## WHAT THE TASK ASKS:
If a line below contains the string "Power", return that line.

## RECORDS PROVIDED:
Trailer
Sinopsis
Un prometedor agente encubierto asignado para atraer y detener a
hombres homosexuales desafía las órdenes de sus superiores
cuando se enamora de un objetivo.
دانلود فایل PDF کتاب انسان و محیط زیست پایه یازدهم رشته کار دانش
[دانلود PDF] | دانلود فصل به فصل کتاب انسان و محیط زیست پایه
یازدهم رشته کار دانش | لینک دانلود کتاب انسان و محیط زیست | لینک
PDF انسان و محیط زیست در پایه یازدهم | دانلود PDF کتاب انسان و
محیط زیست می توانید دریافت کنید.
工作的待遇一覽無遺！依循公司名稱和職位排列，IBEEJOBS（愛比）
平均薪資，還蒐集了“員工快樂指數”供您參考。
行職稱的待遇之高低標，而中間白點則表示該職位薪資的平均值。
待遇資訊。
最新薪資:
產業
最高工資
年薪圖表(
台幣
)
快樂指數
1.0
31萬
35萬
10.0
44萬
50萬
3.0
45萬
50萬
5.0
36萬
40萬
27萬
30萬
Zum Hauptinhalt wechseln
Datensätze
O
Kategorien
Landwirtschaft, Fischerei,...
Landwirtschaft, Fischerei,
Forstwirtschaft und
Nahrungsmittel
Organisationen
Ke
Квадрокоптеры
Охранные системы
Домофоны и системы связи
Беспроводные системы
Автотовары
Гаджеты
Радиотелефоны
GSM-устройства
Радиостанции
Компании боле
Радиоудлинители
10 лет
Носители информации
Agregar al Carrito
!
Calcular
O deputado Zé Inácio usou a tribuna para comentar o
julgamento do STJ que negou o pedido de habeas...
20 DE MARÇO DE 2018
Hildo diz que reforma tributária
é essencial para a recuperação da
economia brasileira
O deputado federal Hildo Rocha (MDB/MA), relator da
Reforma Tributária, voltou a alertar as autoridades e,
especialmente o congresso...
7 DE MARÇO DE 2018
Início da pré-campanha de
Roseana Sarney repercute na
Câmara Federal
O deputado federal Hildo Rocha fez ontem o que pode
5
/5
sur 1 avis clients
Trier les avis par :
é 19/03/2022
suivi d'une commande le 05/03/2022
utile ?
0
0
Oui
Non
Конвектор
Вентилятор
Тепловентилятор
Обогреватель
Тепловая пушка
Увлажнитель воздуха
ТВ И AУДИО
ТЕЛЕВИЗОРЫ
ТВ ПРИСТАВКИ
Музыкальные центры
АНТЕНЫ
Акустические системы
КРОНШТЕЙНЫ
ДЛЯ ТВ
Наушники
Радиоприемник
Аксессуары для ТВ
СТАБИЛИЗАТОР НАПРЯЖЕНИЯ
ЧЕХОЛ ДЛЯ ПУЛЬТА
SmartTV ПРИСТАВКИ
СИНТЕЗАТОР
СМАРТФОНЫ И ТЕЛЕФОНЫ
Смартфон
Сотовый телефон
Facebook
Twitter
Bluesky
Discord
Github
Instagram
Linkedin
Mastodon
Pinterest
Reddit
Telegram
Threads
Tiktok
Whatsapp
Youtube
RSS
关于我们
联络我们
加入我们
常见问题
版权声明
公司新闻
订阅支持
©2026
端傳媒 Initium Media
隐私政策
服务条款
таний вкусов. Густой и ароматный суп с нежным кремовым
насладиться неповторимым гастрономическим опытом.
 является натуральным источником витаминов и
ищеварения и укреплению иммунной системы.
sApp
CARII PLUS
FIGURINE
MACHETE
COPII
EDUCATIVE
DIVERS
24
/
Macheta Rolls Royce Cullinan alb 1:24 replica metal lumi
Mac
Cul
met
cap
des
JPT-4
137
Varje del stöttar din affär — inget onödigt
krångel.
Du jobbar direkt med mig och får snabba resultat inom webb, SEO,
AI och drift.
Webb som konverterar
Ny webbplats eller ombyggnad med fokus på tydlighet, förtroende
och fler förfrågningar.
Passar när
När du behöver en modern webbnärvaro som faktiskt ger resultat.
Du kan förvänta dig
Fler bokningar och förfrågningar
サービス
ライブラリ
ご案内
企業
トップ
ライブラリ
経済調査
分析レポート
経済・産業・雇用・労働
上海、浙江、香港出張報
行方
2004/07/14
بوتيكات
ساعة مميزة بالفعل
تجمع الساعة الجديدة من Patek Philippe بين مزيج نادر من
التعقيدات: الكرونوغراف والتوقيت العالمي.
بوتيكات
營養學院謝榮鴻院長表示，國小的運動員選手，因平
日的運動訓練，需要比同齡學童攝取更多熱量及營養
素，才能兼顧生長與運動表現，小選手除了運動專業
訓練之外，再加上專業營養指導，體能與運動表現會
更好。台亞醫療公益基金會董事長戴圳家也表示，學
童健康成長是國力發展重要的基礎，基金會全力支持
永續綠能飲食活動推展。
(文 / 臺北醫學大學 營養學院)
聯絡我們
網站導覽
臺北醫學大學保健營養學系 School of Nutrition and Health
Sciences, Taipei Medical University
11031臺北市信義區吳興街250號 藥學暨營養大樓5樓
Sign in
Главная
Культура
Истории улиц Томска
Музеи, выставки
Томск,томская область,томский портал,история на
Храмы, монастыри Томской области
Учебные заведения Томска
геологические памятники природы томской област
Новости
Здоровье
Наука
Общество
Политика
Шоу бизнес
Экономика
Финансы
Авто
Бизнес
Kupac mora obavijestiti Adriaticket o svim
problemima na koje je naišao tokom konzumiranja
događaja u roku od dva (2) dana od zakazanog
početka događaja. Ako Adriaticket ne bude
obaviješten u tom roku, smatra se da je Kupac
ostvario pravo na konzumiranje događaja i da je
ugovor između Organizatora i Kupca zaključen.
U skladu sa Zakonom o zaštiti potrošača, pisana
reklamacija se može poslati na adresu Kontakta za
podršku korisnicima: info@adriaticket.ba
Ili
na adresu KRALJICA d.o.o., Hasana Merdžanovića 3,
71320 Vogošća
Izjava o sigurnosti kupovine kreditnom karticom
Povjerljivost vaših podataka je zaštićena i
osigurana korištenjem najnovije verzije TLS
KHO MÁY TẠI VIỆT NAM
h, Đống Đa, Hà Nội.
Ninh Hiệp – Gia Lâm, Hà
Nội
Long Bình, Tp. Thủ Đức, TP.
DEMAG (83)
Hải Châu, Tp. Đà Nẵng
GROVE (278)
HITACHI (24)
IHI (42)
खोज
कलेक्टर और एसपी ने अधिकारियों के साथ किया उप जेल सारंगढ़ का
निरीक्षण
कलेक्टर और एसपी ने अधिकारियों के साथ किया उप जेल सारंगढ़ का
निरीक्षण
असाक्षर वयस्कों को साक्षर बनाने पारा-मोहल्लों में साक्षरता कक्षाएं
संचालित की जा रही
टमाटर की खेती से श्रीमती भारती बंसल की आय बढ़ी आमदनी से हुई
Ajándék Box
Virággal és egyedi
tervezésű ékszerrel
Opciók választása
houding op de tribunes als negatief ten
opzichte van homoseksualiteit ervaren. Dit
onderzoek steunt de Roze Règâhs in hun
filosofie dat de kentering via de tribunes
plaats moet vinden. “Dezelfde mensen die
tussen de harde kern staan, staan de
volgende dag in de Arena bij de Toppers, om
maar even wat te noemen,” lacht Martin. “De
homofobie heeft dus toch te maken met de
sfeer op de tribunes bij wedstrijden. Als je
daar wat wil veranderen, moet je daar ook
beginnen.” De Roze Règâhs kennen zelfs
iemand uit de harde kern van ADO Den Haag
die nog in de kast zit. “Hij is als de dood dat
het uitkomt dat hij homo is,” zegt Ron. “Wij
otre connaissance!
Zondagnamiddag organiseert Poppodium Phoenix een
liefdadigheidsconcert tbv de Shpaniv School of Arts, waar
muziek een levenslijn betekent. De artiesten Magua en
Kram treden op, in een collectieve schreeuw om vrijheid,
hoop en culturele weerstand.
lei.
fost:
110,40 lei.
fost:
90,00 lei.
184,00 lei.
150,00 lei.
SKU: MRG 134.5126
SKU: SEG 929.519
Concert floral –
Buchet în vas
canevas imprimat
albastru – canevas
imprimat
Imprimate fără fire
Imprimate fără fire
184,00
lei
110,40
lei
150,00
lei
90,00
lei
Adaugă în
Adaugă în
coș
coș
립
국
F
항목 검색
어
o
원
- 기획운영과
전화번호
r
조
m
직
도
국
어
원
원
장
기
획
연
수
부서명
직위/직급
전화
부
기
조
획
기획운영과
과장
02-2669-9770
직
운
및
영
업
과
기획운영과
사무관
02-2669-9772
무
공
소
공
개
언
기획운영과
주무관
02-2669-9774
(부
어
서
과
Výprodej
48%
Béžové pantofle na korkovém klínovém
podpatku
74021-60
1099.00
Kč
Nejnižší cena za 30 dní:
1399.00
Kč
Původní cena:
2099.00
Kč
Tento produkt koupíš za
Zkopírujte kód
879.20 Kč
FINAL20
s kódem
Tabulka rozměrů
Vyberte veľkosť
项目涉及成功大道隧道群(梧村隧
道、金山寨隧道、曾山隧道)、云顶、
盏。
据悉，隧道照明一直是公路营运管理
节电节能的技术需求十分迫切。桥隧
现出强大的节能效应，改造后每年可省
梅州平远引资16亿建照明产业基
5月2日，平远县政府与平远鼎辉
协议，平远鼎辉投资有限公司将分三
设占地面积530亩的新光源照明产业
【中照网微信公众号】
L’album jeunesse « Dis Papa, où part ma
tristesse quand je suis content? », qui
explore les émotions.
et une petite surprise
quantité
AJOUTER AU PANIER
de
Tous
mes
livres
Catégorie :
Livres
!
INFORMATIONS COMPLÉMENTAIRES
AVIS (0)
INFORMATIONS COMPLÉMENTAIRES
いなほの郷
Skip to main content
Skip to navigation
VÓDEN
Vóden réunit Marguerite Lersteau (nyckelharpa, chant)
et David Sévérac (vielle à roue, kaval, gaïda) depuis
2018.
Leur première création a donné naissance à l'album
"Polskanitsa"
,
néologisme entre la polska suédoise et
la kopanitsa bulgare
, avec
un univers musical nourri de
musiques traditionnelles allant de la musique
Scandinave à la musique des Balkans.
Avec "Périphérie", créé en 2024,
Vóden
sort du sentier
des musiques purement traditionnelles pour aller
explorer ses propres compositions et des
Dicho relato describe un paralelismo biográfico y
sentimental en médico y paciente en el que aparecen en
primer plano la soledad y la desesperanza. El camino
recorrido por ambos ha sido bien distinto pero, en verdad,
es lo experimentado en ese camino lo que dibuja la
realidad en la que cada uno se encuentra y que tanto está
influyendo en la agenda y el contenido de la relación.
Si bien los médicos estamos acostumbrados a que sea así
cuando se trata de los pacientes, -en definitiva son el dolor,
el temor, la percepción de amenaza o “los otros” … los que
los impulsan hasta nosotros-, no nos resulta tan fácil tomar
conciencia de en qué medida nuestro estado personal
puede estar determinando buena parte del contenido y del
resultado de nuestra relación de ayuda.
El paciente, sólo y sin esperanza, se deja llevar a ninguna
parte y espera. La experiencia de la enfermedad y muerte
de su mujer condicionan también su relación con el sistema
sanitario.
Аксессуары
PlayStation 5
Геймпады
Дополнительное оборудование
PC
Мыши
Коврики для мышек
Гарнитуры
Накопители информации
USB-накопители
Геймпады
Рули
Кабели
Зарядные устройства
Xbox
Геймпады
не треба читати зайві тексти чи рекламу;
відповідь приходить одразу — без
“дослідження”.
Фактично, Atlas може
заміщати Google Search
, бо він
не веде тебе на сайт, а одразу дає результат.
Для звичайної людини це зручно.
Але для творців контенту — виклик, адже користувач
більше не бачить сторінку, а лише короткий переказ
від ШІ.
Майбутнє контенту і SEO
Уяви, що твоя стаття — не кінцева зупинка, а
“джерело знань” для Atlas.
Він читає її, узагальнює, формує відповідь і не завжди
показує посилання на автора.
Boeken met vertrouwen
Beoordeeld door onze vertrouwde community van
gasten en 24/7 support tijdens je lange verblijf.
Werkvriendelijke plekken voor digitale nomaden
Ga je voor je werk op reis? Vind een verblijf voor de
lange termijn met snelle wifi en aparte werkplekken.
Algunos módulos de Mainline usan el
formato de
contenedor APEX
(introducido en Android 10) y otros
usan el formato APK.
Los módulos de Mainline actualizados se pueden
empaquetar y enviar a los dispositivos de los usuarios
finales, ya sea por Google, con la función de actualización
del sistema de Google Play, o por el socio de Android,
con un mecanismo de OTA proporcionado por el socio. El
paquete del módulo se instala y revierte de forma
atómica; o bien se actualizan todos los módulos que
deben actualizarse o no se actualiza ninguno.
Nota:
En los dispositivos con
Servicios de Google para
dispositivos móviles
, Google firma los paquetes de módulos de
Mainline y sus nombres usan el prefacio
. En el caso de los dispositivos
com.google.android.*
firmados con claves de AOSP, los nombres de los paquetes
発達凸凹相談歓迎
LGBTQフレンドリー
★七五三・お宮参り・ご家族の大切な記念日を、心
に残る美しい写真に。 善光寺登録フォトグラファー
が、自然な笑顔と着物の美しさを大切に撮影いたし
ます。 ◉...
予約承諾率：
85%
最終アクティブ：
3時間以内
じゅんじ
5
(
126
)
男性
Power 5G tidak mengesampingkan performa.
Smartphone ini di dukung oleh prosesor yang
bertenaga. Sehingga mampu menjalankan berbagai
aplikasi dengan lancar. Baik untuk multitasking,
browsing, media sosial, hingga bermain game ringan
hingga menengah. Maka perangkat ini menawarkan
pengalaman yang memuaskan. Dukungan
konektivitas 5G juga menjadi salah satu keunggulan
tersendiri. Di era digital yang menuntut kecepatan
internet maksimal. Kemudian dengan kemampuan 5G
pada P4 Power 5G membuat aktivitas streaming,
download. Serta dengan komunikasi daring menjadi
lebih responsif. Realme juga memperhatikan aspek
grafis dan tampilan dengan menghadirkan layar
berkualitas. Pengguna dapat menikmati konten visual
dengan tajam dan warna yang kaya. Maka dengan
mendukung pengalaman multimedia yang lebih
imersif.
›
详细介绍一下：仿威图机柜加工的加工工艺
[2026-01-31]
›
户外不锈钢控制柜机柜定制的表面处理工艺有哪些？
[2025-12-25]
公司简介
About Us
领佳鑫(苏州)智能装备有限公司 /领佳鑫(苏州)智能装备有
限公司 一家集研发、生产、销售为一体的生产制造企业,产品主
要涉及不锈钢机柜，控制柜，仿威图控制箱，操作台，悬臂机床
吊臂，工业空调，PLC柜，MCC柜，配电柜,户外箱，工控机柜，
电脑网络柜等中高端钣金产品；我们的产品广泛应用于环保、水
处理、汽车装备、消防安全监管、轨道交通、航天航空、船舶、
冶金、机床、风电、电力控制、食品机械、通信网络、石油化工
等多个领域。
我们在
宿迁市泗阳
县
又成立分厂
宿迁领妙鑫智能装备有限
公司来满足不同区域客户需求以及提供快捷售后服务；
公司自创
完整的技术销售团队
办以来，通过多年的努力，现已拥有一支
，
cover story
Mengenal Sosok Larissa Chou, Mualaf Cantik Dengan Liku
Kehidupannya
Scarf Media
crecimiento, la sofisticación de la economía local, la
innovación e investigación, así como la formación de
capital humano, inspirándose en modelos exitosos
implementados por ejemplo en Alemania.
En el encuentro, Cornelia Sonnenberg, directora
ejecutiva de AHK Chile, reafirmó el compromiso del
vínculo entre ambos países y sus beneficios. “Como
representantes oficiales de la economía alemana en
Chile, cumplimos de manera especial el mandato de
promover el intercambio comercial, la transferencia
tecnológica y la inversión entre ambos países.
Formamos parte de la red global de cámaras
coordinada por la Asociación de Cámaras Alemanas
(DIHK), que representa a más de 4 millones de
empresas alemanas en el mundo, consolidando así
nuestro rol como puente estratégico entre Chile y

## THE COMPLETED TASK:
Power 5G tidak mengesampingkan performa.
pada P4 Power 5G membuat aktivitas streaming,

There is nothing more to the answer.